The Audeze LCD-X is a very luxurious open-backed audio headset with planar magnetic transducers and neodymium magnets, and uses Audeze’s new “Fazor” technology to manage the flow of sound through the headphones for better imaging and a smoother frequency response. In plain English, this means the cans sound really good. It handles bass and delicate notes equally well, and while the big LCD-X is slightly heavy on your head, it’s a small tradeoff for the excellent sound. Well worth the price.
DEV-50V/B Digital Recording Binoculars
Sony’s DEV-50V is an astounding pair of electronic binoculars that can capture both stills and video at a 0.8-25x zoom ratio, and is great for anything from birdwatching to spying on your neighbors. Its dual sensors are excellent for shooting in 3D with 2.4M-bit XGA OLED viewfinders, and it has active optical SteadyShot, which is great considering the subject of your footage may be hundreds of feet away. It can capture 20.4-megapixel still images and record 1080/60p video. Plus, it’s water and dust proof, and has a two-channel mic that lets you add your wry commentary to your video. What’s not to like?
ToughPad FZ-G1 Windows Tablet
Panasonic’s ToughPad FZ-G1 is a completely ruggedized Windows tablet. We know that talking about a gadget built to take abuse and inclement weather might go against the concept of “luxury”, but you can never tell when you’re going to need it. The ToughPad gives the slim tablet the ability to resist dirt, moisture, drop, shock, spray, heat, and cold with metal port covers, a magnesium alloy case and chassis, and elastomeric bumpers at every corner. This baby is built to take abuse, and isn’t a terrible tablet either: the ToughPad’s got a 1.9MHz core i5 processor and 2GB of RAM, with a 10.1-inch touch display, a 128GB SSD, and runs (currently) Windows 8 Pro. You can tell your iPad to go suck it.
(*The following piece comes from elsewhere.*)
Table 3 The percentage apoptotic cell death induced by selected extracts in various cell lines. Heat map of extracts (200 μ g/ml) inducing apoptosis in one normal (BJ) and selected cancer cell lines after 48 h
M (Typ 240) Digital Rangefinder Camera
It may be slightly too soon to call it the best digital rangefinder compact camera ever made by Leica, but the M is certainly the one many photographers have been waiting for, and it doesn’t come cheap. For its price though, you get a full-frame CMOS image sensor that allows for live view, a big and bright optical viewfinder, a great rear LCD, and detailed images at almost every ISO setting. It’s also compatible with virtually any similar lenses through adaptors, and improves on its predecessors’ controls by a great deal. The body’s brass and magnesium construction make it a little hefty at 1.5 lbs., but it makes up for it with long battery life and superb image quality.
Apple Watch Edition 42mm 18-carat Yellow Gold Case with Black Classic buckle
Apple Computer; US$15000
The Apple Watch is finally out in the market, and you can get an entry-level model for the relatively inexpensive starting price of US$349 (that’s the 38mm aluminum-cased Apple Watch Sport), but you can also get other, fancier models for considerably more. That said, it’s the same exact watch inside: touchscreen face, interactive taptic menus, real-time notifications and thousands of different apps. The difference is how it’s dressed up. Among the most expensive ones are the Apple Watch Edition with an 18-carat yellow gold case, real leather strap and classic buckle—at least on the Apple site; there are specially made ones with diamond-studded straps that cost a great deal more. We’ll be realistic and stay with the more sane gold case, leather strap and classic buckle. It’ll be a big hit at parties.